- Genre: Drama Thriller
- Written by: Danielle Hill
- Directed by: Jack Bender
- Starring: Andrew Starnes Kate Jackson Gerald McRaney
- Music by: Dennis McCarthy
- Country of origin: United States
- Original language: English

Production
- Executive producer: Barney Cohen
- Producer: Jack Bender
- Editor: Jack Bender
- Running time: 120 minutes
- Production companies: Gillian Productions Republic Pictures
- Budget: Approximately $700,000

Original release
- Network: CBS
- Release: January 4, 1994

= Armed and Innocent =

Armed and Innocent is an American crime/thriller made-for-TV film, directed by Jack Bender and starring Andrew Starnes, Gerald McRaney and Kate Jackson. Released in 1994, it was loosely based on actual events.

==Plot==
An 11-year-old boy, Chris Holland, is left at home alone after school. When three intruders invade their home, Chris uses a .22 rifle to shoot and kill two of them. The third intruder Ricky, who escaped, plots with their now imprisoned former leader Earl, to get revenge.

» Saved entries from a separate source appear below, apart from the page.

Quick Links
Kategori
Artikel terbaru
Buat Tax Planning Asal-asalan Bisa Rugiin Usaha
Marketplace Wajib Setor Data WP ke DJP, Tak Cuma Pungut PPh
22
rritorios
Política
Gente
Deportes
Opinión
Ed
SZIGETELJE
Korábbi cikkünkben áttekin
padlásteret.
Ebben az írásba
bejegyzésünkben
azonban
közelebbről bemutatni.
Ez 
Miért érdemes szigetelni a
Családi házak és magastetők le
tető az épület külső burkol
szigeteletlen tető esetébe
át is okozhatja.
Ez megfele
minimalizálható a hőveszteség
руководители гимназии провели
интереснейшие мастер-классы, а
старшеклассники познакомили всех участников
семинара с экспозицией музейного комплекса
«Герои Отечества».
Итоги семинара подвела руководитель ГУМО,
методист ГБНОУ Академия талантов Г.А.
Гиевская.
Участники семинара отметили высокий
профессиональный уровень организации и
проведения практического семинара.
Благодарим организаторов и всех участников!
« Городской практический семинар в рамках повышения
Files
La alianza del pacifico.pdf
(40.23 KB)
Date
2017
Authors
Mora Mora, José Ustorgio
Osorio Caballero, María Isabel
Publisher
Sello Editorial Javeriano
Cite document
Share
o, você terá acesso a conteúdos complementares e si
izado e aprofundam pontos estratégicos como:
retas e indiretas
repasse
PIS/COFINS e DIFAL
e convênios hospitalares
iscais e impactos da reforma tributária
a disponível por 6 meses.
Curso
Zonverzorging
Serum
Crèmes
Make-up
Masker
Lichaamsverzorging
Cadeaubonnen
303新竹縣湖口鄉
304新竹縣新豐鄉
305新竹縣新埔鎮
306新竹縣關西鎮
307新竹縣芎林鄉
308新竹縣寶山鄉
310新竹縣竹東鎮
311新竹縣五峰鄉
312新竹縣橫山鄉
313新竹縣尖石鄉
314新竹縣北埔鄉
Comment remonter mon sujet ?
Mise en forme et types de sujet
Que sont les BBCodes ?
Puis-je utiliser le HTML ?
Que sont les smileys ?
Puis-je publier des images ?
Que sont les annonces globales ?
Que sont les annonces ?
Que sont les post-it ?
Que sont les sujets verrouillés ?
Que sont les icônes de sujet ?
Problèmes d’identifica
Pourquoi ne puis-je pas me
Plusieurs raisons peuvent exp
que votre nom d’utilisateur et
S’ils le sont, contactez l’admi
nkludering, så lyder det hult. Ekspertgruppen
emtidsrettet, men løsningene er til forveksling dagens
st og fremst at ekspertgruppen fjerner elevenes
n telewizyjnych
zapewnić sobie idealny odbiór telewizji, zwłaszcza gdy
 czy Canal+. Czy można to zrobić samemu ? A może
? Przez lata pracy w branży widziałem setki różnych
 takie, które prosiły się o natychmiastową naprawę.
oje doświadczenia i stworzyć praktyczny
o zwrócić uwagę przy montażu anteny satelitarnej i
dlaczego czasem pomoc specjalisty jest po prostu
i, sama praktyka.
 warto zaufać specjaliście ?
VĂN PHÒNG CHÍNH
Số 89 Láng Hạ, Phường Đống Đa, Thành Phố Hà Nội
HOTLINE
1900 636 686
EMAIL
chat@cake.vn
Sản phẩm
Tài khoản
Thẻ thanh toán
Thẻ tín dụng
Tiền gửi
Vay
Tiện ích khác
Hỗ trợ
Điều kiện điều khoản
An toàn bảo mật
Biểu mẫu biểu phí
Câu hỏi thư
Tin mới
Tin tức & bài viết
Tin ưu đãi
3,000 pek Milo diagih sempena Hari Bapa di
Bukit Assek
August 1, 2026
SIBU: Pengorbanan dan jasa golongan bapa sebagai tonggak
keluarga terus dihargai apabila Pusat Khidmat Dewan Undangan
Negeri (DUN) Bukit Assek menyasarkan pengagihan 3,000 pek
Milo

Chris is traumatized by the realization that he killed two people and has difficulty coping with his home and school life. His father, Bobby Lee, worsens Chris's situation by his distant and macho behavior, assuming that his son should feel like a hero and not suffer from the incident. Chris's mother Patsy, after being told by the police that they cannot find Ricky, moves the family to a new house.

When Earl gets out of jail near the end of the film, he picks up Ricky, and they seek revenge by confronting Chris and his family in the front yard of their new house.

==Background==
The film is based on the true story of William Todd Knight, an eleven year old boy who shot and killed intruders Danny Ray Abernathy and Broadus Petty at his house in Spartanburg County in March 1988.

==Home media==
The film was released on VHS in Region 2 in the PAL format. It also had a Region 0, NTSC formatted DVD which was released in Japan. This does contain the English version of the film, with optional Japanese subtitles.